I suppose my view on this is somewhat an inversion of what I see as the norm: others dismiss IQ tests as meaningless for human beings but find them significant metrics for machine intelligence.

Really - do you mean norm for society in general or norm for LW? I agree that IQ tests are meaningful for humans but less so for AI/AGI.

However - I also do believe that this particular type of test measures something of value for AI, and this research does represent some amount of real progress (assuming the results are genuine and will be replicated). There are however probably better and more challenging types of QA tasks that more specifically test abilities important/hard for AGI that are easy for humans.

Really - do you mean norm for society in general or norm for LW? The general norm for each position separately.

I also do believe that this particular type of test measures something of value for AI

Insofar as they showcase generally applicable methods, I would agree. Their use of deep learning seems encouraging, though I cannot tell from the abstract how domain-specfic their methods are, and thus to what extent similar techniques could figure into an architecture for general intelligence. If the techniques used don't robustly generalise, then you'd have to tailor the approach to whatever particular domain you're working in. Thus the society of mind remark - Minsky's thesis as I understand it is that the mind is a kludge of tailor-made components that perform nicely in their domain but are basically useless outside of it (which seems to me incompatible with the phenomenon of neuroplasticity). Anybody advocating for novel, domain-specific tailoring of general algorithms to specific domains is then adhering to Minsky's approach.

To take seriously the idea that some system represents a concrete step towards general intelligence, I'd have to see its performance on a battery of "agi-hard" metrics. I can't give a precise definition of what such might be, but IQ subtests that drastically restrict the scope of NLP techniques needed seem obviously not to qualify.
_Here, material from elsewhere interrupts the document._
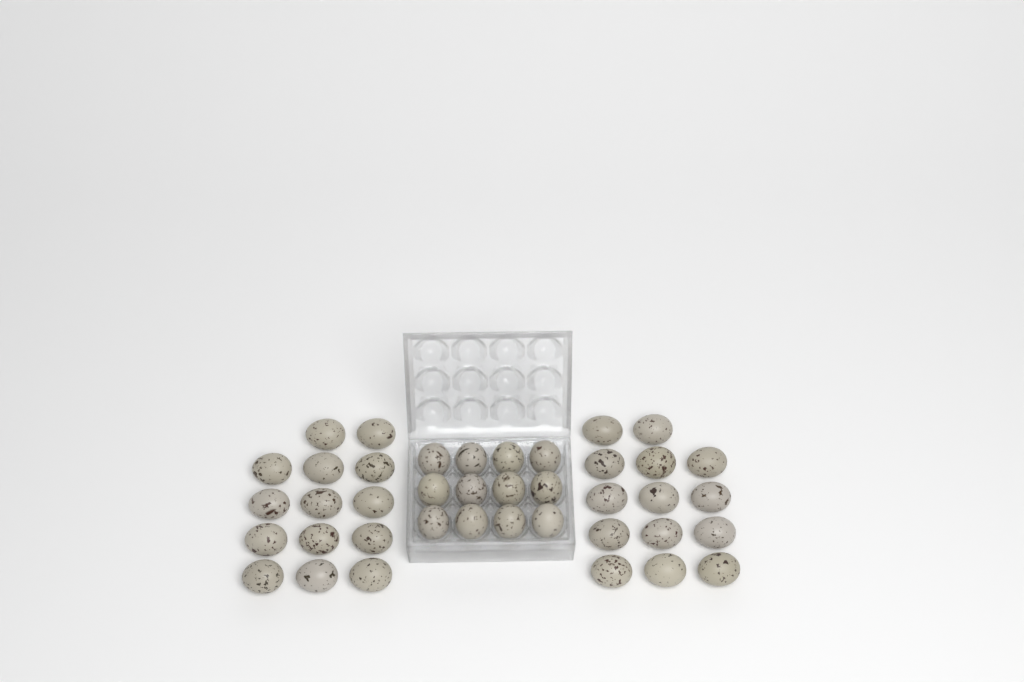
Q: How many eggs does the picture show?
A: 40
A much more compelling performance would be the ability for a system to, say, read a textbook on topology and then pass an exam paper on the subject, with neither having been pre-formated into a convenient represention.

Thus the society of mind remark - Minsky's thesis as I understand it is that the mind is a kludge of tailor-made components that perform nicely in their domain but are basically useless outside of it (which seems to me incompatible with the phenomenon of neuroplasticity).
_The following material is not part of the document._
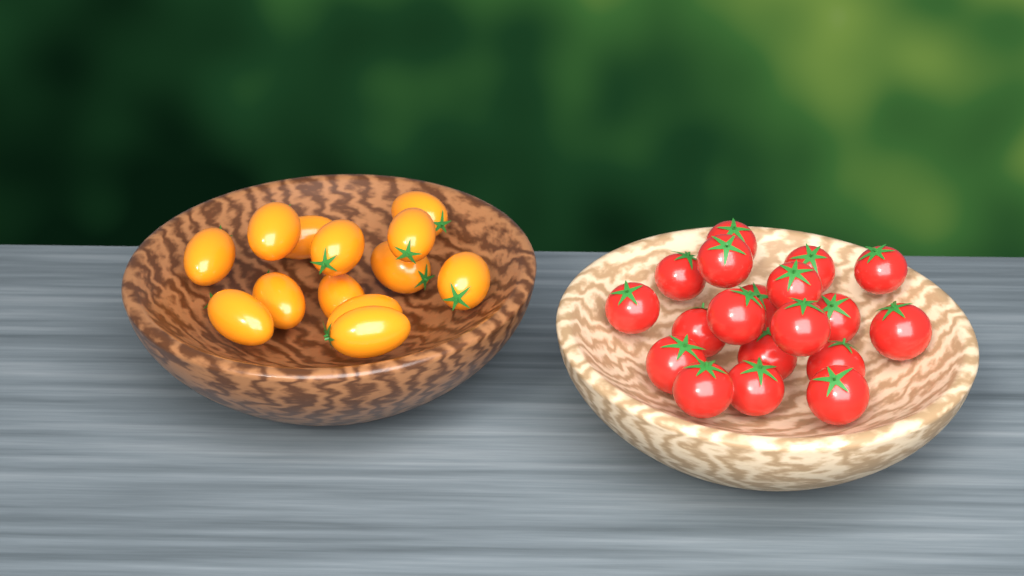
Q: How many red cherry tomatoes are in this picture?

In a complex ANN or a brain, you start with a really simple hierarchical prior over the network and a general purpose optimizer. After training you may get a 'kludge of tailor-made components' that perform really well on the domain you trained on. The result may be specific, but the process is very general.

A much more compelling performance would be the ability for a system to, say, read a textbook on topology and then pass an exam paper on the subject,

Yes, but that probably requires a large number of precursor capabilities AI systems do not yet possess.

I generally agree that a proper "agi-hard" metric will include a large battery of tests to get coverage over a wide range of abilities. We actually already have a good deal of experience on how to train AGIs and how to come up with good test metrics - in the field of education.

However you could view the various AI benchmarks in aggregation as an AGI test battery - each test measures only a narrow ability but combine enough of those tests and you have something more general. The recent development of textual QA benchmarks is another next step in that progression. Game environment tests such as Atari provide another orthogonal way to measure AGI progress.

Just to be clear: what I meant by "domain specific methods" in this context is auxiliary techniques that boost the performance of the general "component synthesis procedure" (such as an ANN) within a specific domain. It seems that if you want a truly general system, even one that works by producing hairy purpose specific components, then such auxiliary techniques cannot be used (unless synthesized by the agent itself). You can push this requirement to absurdity in practice, so I'm only stressing that it should be capable of tractably inventing its own auxiliary procedures in principle even if it didn't actually invent all the ones it uses. On the whole however I pretty much concur.